Problem to work on - How many lines of the listing below contain the word "What"? Reply with the number only.

Materials provided -
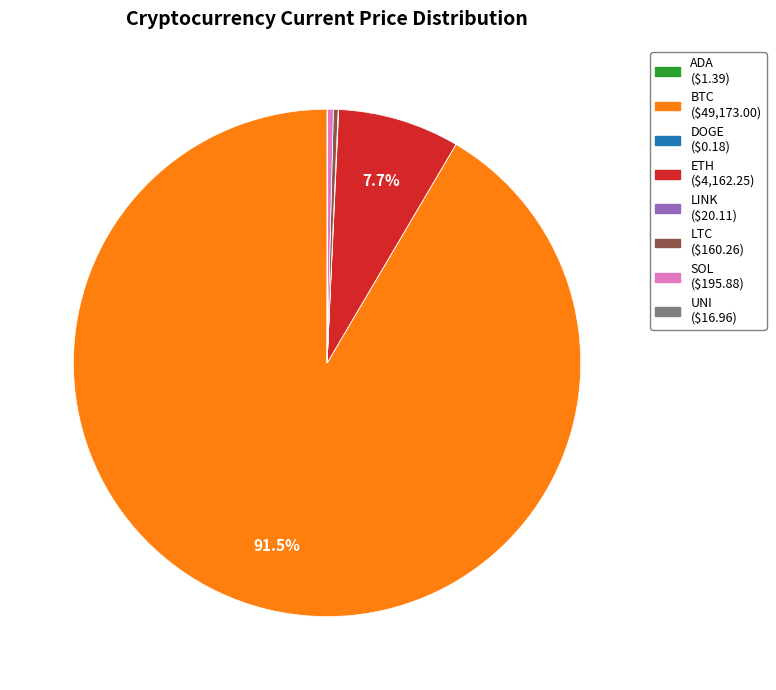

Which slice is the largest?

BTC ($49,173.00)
...
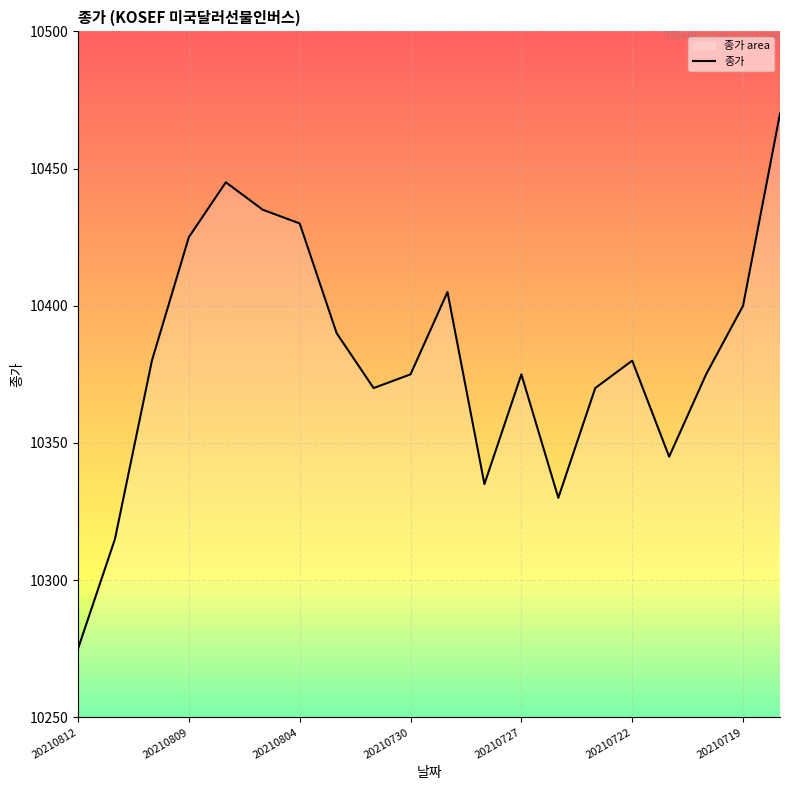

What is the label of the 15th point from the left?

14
---
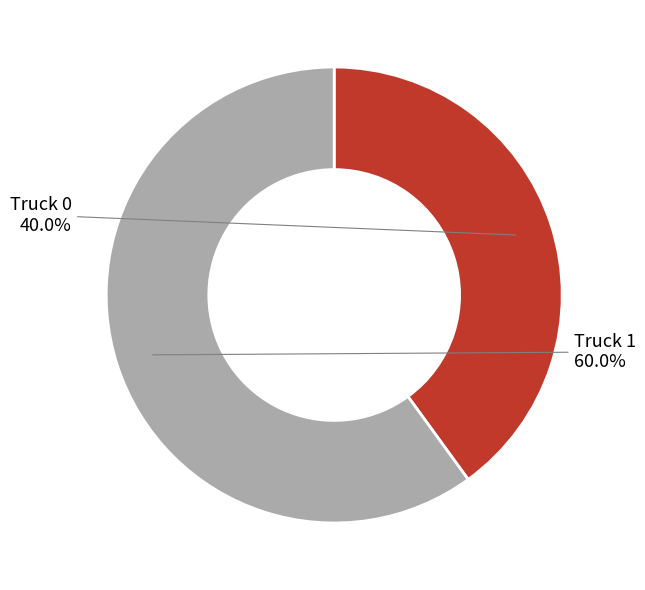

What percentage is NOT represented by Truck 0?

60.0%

Written answer - 2